I knew no answer to that question, and so I ventured to ask after the occupant of the bunk nearest the window.

“He’s an Englishman; works in the landscape gang wid me,” replied the Irishman, laconically.

By this time he had seated himself on his bed with his elbows on his knees and his head bowed with an air of weariness. The change of subject had, fortunately, been effective, for he no longer objected to my presence, and for some time he sat talking freely in a droning, disjointed way.

I gathered that he was thoroughly dissatisfied with his work and wages and his boarding-place and with life in general. He did not enter into details of his personal history; his mood spent itself in anathemas against his present lot: “Work, ceaseless, unprofitable, joyless work. Eat and work; eat more and work; eat again and sleep and eat and work. This and nothing more; body and soul sold at a dollar and a half a day. And nothing else to look forward to, with chances only of a steadily hardening lot, throughout the on-coming of old age to death.”

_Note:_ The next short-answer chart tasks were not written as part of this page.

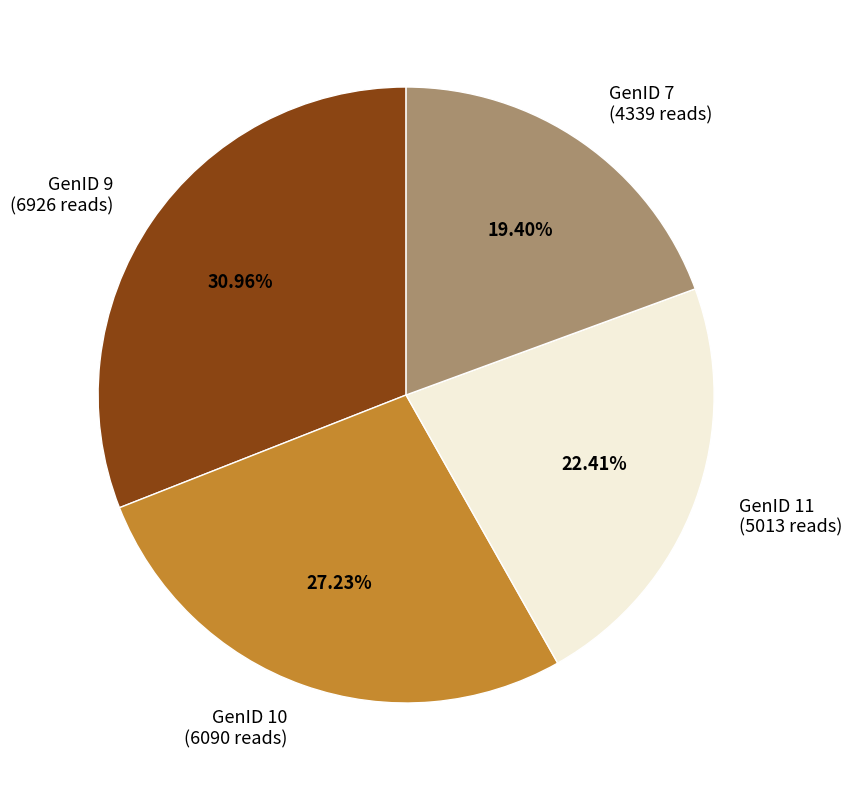

Is GenID 7 the majority of the pie?

No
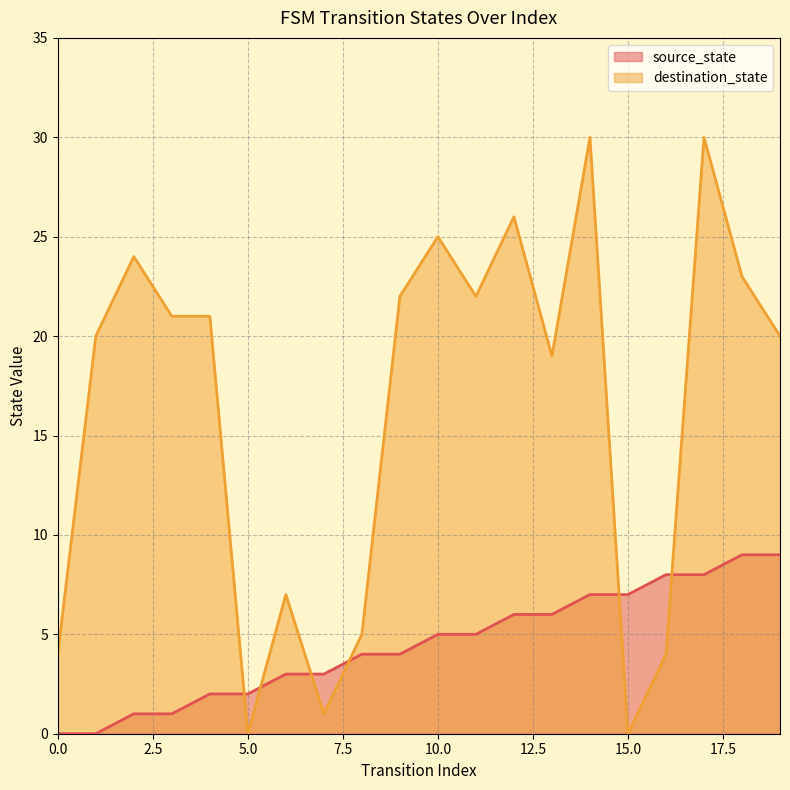

What is the difference between the highest and lowest values at 0.0?

4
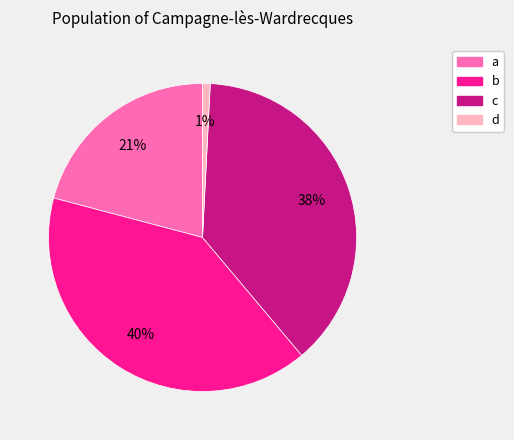

Is it true that b is 47% of the pie?

False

I had never heard a workman in pessimistic mood so coherent, and I felt sure that the Irishman was ill; for commonly with our class, a full meal and a pipeful at the end of a day’s labor are enough to banish care and to tinge living with a glow of satisfaction. The suspicion proved true enough, for the man soon began to shake with a malarial chill in our cheerless barrack, and he told me that the ague laid hold of him regularly on alternate days.

It was the loneliness of the fellow that impressed one as he lay shivering in his bunk. There were hundreds of men in the house, but not one of them was charged with any responsibility for him, and there was no provision for illness. On his bad days he would force himself through the usual routine, but, when the day was done, there was nothing for him but to lie in lonely misery in his bed. Not that he whined in the least. I gathered these facts by inference. It was the barrenness of his life that he cursed, not its hardness, for this he accepted as a matter of course.

And yet one could not fail to see where finer feeling inflicted a sharper pain in his suffering. I had marked at once the neatness of his dress, and especially the cleanliness of person by which one distinguishes instantly between a workman and a tramp.

There are interesting degrees of cleanness in workingmen. One sees it at its best, I think, among those of the building trades. The stains of their labor are clean in themselves, and the men partake of the wholesomeness of their employment. The workers at rougher jobs must show the marks of soiling labor, but there is infinite difference between the earth stains of a common laborer and the ingrained, begrimed uncleanness of an unwashed vagrant. Having in the house, however, so many men, and just at the end of the long period of unemployment, it is inevitable, perhaps, that there should be a few of the number whose status as between workingmen and tramps is not clearly defined. And some of the consequences are unpleasant.

It was this that the Irishman had in mind as he looked me over critically and was somewhat slow in welcoming me to the cabin.